Recovering from a hernia operation at the beginning of the first week of the MA programme, I missed the introductory poetry session. I did have a stab at the first exercise which was billed as “a very informal first exercise, which was to start, or build a poem around, the idea ‘Everything you need to know about life, you can find in…’ Just something to warm up the poetry machine.” So here it is. Gauge the temperature.
Everything you need to know about life you can find in
this fleeting strife between milk and fire
this firing of neurones born out of desire
because after the pyre what is there to know?
There’s nowhere to go to find out if there’s nowt
or there’s summat that we could find
out of this gap between waking and wake;
nothing indeed outside of your mind.
That is all: every thing you need to take
and to bind from beginning to end,
to stitch up and to make meaning from.
It’s all there. Everything.
You need to know about life.
You can.
Find
out
Here is the first draft.
I tend to start writing on unlined paper, and in pencil, though I am by no means consistent in this. I’m also partial to fountain pens. And, because it’s always there, ideas often start in the ‘Notes’ app on my phone. I think I prefer the white page because of that sense of being able to arrange the words in space with a freedom only constrained by the paper’s edge, even if I’m not making particularly conscious use of that freedom, and keep the lines pretty evenly spaced and the lines left-justified.
When I type work up, it tends to be on iPad.
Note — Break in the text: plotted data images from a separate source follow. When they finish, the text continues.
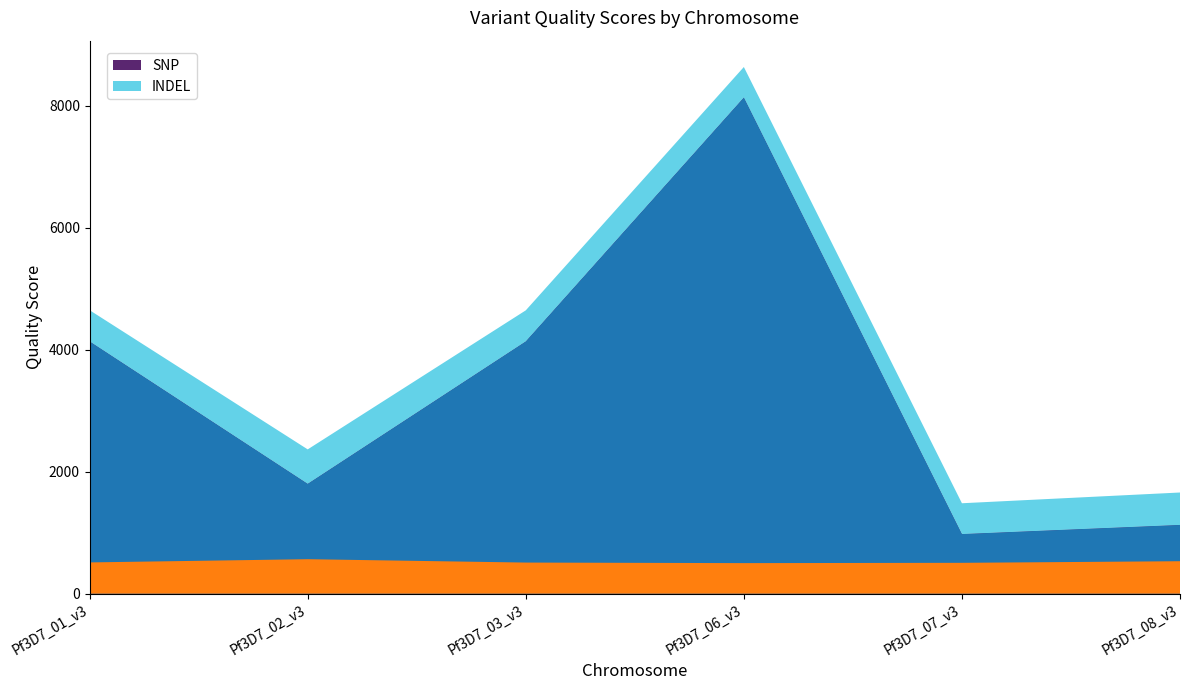

True or false: SNP has more than 2 points higher than both neighbors.

False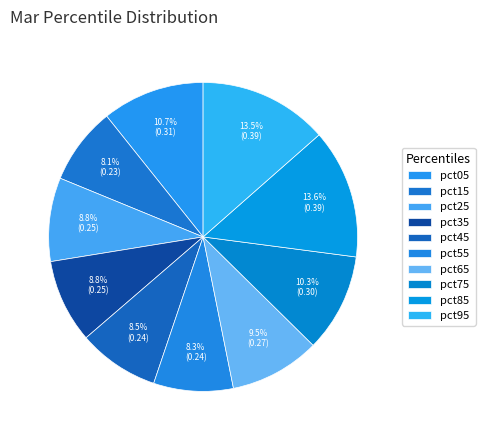

Do pct65 and pct05 together represent more than half of the pie?

No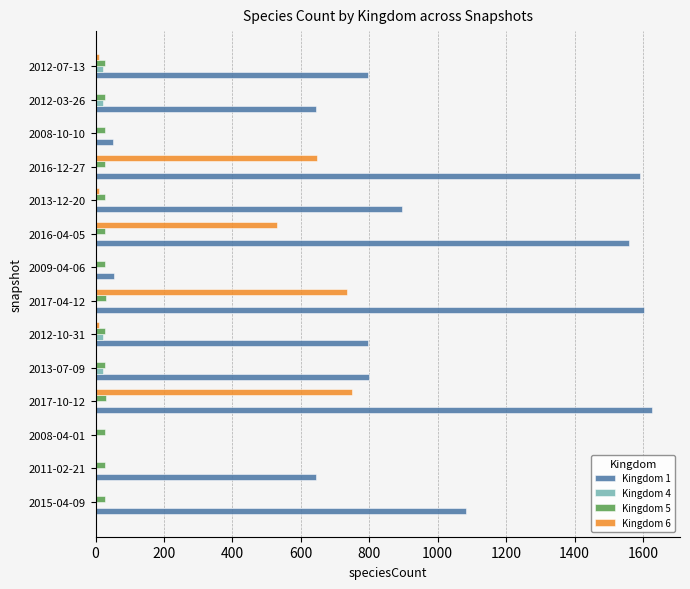

Which series has the largest total across all categories?

Kingdom 1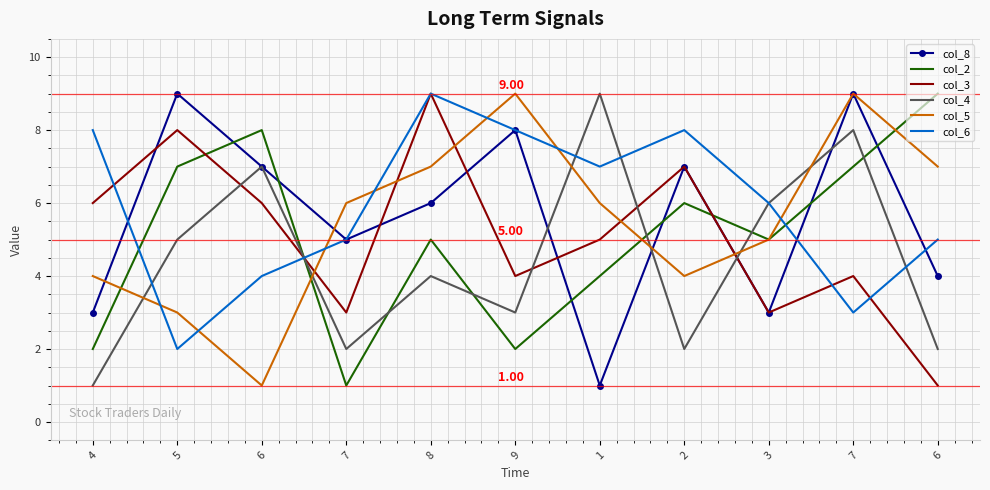

Count the number of categories in the chart.

11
I’ve spent an inordinate amount of time wrestling with the frustration of toggling settings to avoid auto-capitalisation of new lines, and autocorrection of names, dialect, or deliberately non-standard spellings.
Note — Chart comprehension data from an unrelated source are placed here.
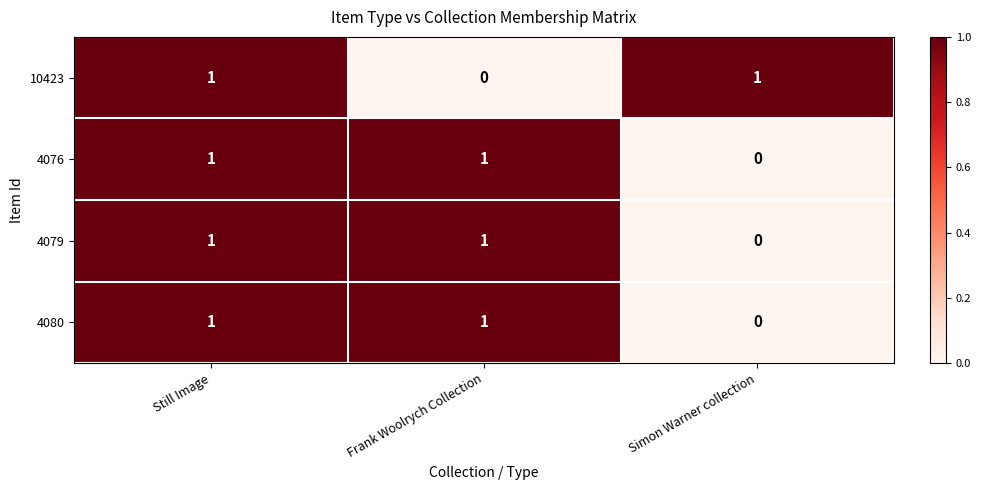

At which label does 4076 reach its minimum?

Simon Warner collection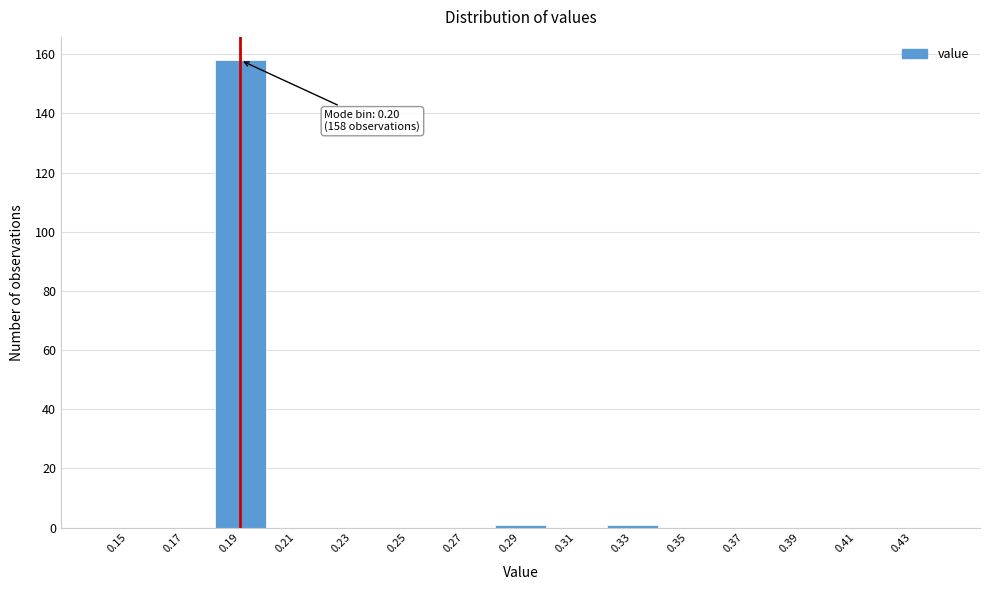

Reading right to left, list all the values displayed in this chart.

0.43=0	0.41=0	0.39=0	0.37=0	0.35=0	0.33=1	0.31=0	0.29=1	0.27=0	0.25=0	0.23=0	0.21=0	0.19=158	0.17=0	0.15=0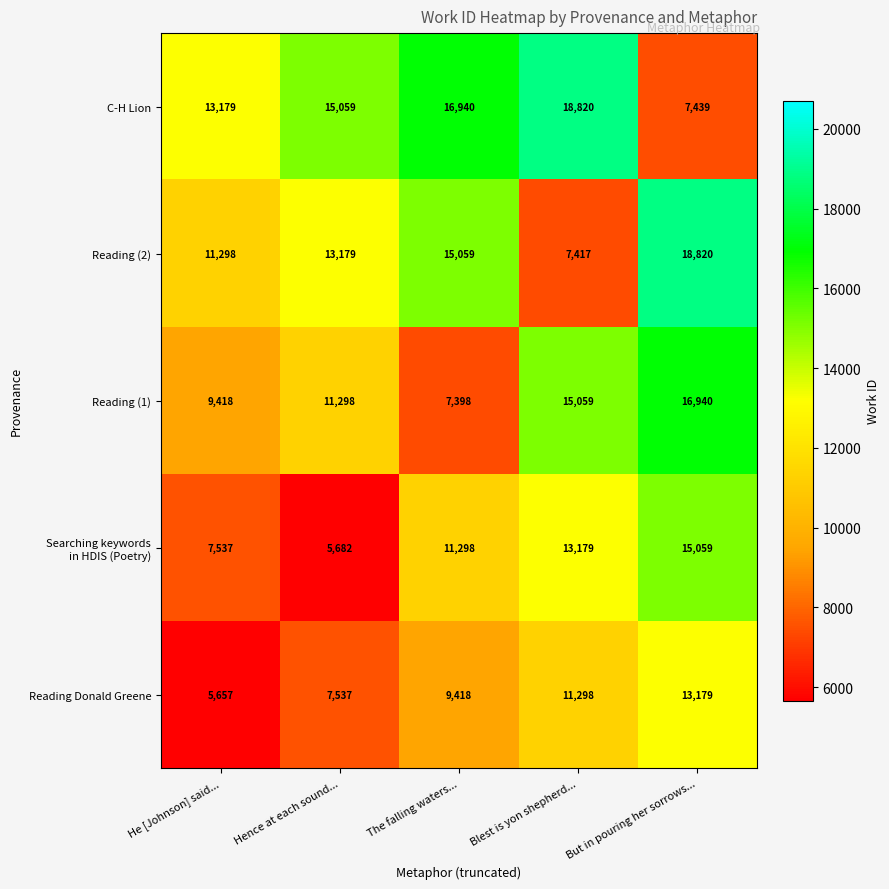

What is the sum of the Reading (2) values at But in pouring her sorrows... and He [Johnson] said...?

30118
I think I need to spend a little time looking for a writing app that will allow, as close as possible, the experience of a traditional typewriter, where you can stick words where you want, and they’ll just stay there, regardless of what else you do. Even then, there are bound to be issues with what happens subsequently. Dumping this poem from Word into WordPress made the first two lines single-spaced, but all the rest double-spaced. I made a couple of edits on the fly and that mucked things up even further. After a little fiddling I managed to get it right by selecting the whole text, then selecting and immediately deselecting the bullet-point formatting option. Weird. I should look at the html to see what’s going on, but I have more pressing things now I’ve sorted it with that workaround.
The issue of how to deal with spatial layout is going to be even more crucial with the second task that I’m about to start working on: to write a poem using white space in ways you wouldn’t normally consider.